Dicevo, soluzioni nel legittimo esercizio della propria sovranità e nel quadro della parità e del pieno rispetto dei principi di solidarietà insiti nei rapporti di cooperazione tra i Paesi membri dell'Unione europea.
Non posso, infine, sottacere che l'azione attuativa dell'indirizzo governativo in materia, sottolineata dal presidente del Consiglio dei ministri Giuseppe Conte nell'informativa del 12 settembre scorso a questa Assemblea del Senato, costituisce di per sé l'evidenza di un preminente interesse pubblico, rappresentato dalla salvaguardia dell'ordine e della sicurezza, che sarebbero stati messi a repentaglio – e saranno messi a repentaglio – in caso di un incontrollato accesso di immigrati nel territorio dello Stato italiano. Quindi, mi rivolgo con la massima serenità alla vostra valutazione che – sono certo – verrà presa nell'interesse dell'Italia, nel rispetto dello Stato e dei suoi poteri.
Ricordo bene le parole con le quali ho giurato nel momento in cui ha assunto l'incarico di Ministro: ho giurato di essere fedele alla Repubblica, di osservare lealmente la Costituzione e le leggi dello Stato e di esercitare le mie funzioni nell'interesse esclusivo della Nazione. È con questo spirito che ho agito sempre da Ministro dell'interno, nel rispetto dei miei doveri e della volontà del popolo sovrano.
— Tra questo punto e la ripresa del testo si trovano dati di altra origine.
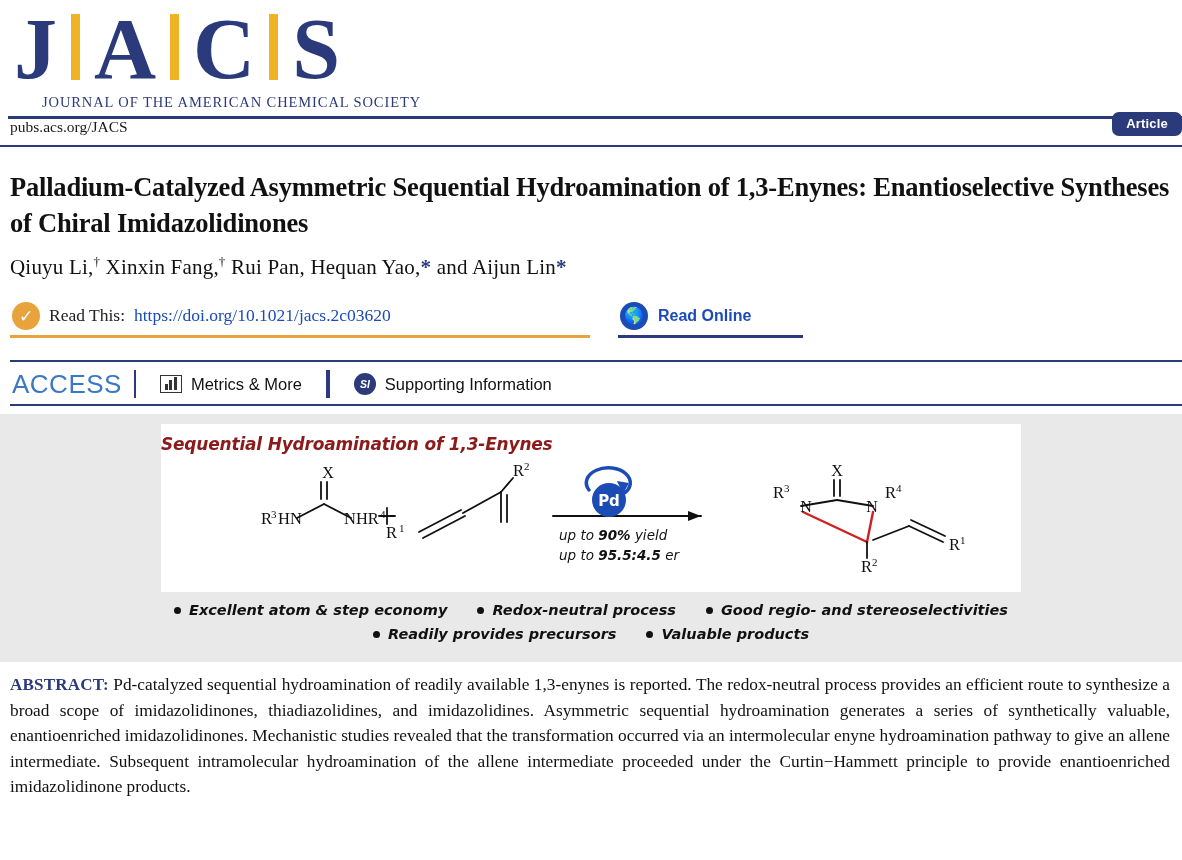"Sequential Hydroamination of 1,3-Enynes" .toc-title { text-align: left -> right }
Cari colleghi, io amo l'Italia, amo i miei figli, amo il mio lavoro; mi ritengo un ragazzo fortunato. Ringrazio il buon Dio e gli italiani per l'onore di potere... Ringrazio il buon Dio e gli italiani per l'onore di potere difendere il mio Paese e i miei figli con il mio lavoro, che penso di svolgere con onestà, con buonsenso, con coraggio.
Comunque votiate, io vi ringrazio e siate certi e continuerò fare questo mio lavoro senza nessuna paura, altrimenti farei un altro mestiere. Per l'Italia.
Si tranquillizzino gli amici di sinistra che hanno sforato il loro tempo. Io risparmierò a quest'Assemblea e agli italiani due minuti perché vorrei semplicemente concludere.
Amando l'Italia, amando i miei figli, amando i figli degli italiani, dedico la mia vita a questo splendido Paese. Grazie di cuore.